Wednesday, October 06, 2010

It has been a while...Tantre Farm Share, week 19

From vaguely left to right: (Top) butternut squash, sweet potatoes (yams? They don't look pale enough to be real sweet potatoes...), kale, lettuce, arugula
(Middle-ish zone) delicata squash, head of garlic, tatsoi, sorrel, radishes, kohlrabi
(Bottom) carrots, red potatoes, green tomatoes, red tomatoes, hot peppers, tongues of fire shell beans, turnips

Only one more week of overwhelming (and overwhelmingly good) produce! I know I haven't been doing these updates much--summer got pretty crazy since I did not book enough critter activities to keep them out of my hair for long enough to lay out and admire my produce. Thank god for school!
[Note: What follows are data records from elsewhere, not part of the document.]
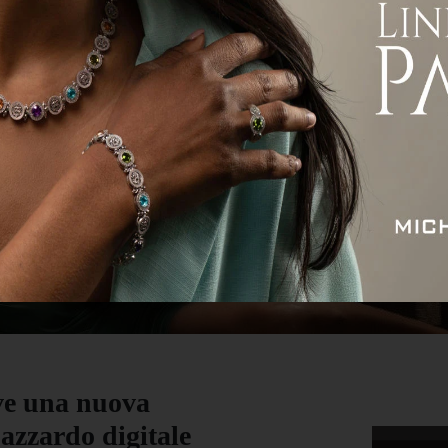
ità
Attualità
Economia
Sport
Servizi
ve una nuova
’azzardo digitale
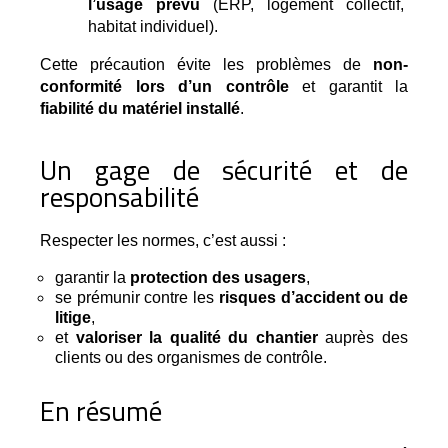
l’usage prévu
 (ERP, logement collectif, 
habitat individuel).
Cette précaution évite les problèmes de
non-
conformité lors d’un contrôle
et garantit la
fiabilité du matériel installé
.
Un gage de sécurité et de
responsabilité
Respecter les normes, c’est aussi :
garantir la
protection des usagers
,
se prémunir contre les
risques d’accident ou de
litige
,
et
valoriser la qualité du chantier
auprès des
clients ou des organismes de contrôle.
En résumé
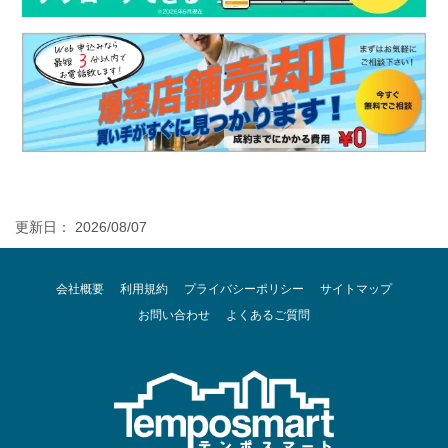
更新日： 2026/08/07
会社概要
利用規約
プライバシーポリシー
サイトマップ
お問い合わせ
よくあるご質問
So what to do with all that stuff up there? Here's what I've come up with so far:
  • The shell beans will go into some sort of minestrone-style soup (they are fantastic in soup--super creamy dreamy). I'll probably chuck in a couple of carrots, the 2 plum tomatoes, a couple of potatoes and some kale too.
  • One butternut will get cut into cubes and roasted, then tossed while still hot with the arugula, some cheese ravioli, olive oil and a little balsamic, lots of black pepper and shards of Parmesan or pecorino. The rest of the squash will probably go in the basement to be stored for later.
  • the sorrel will go in an omelet. I love sorrel omelets.
  • I'll probably try and ripen those green tomatoes in a paper bag (toss in an apple for good ethylene gas).
  • According to Tantre the sweet potatoes (yams?) need to be cured, though last year that resulted in mine going rotten, so I must have done something wrong. If I don't rot this batch then I'll probably peel, shred and make them into burrito filling (like this Moosewood recipe for sweet potato quesadillas).
  • kohlrabi? Akk. I've been pleased that Tantre cut way back on the kohlrabi this year. The one I got is about the size of a softball so maybe I'll go play catch-the-kohlrabi with the critters!
  • lettuce + radishes = salad (duh)
And the rest of it...will probably get the same old (boring but tasty) treatment of heat, olive oil, garlic, salt, and some sort of acid.

Sunday, October 03, 2010

Hope for next year's garden

This year I grew a lot of weeds.

Two years ago I made the dumb mistake of mulching my vegetable garden with straw. Clearly it was very seedy straw because this year the grass growing in my raised beds was out of control--it smothered pretty much everything but the peas, garlic and two very determined turnips. Everything else was swallowed by the aggressive grass. I'd weed it all out, go away for a week, and come back to see a luxurious green carpet again.

Eventually I gave up. I was getting plenty of good produce from the farm share and I just didn't have the energy to deal with the mess I had created.

However, I do have hope for next year.

Today I took this,
 dug up the worst of the weeds,
 covered the bed with two layers of newspaper,
and dumped on about 2 inches of compost ($2.25 per big trash can behind the recycling shed at the dump).

I read about the newspaper/compost weed-blocker plan in this article in the NY Times. I did two of the three beds today (I only have 2 trash cans and each bed took one trash can full of compost so I'll have to head back for one more fill up). And now I'm looking forward to planting some things that I can't get enough of: one bed will get strawberry plants, one bed will get tomatillos (I want to can some green salsa next year) and the third will get a lot of sugar snap peas, garlic, and maybe a few plants that I've failed at in the past (cucumbers are on the list) and still want to try again. Even if I get the weirdly warped and stunted cukes that I seem to specialize in, they'll have to be better than all the grass.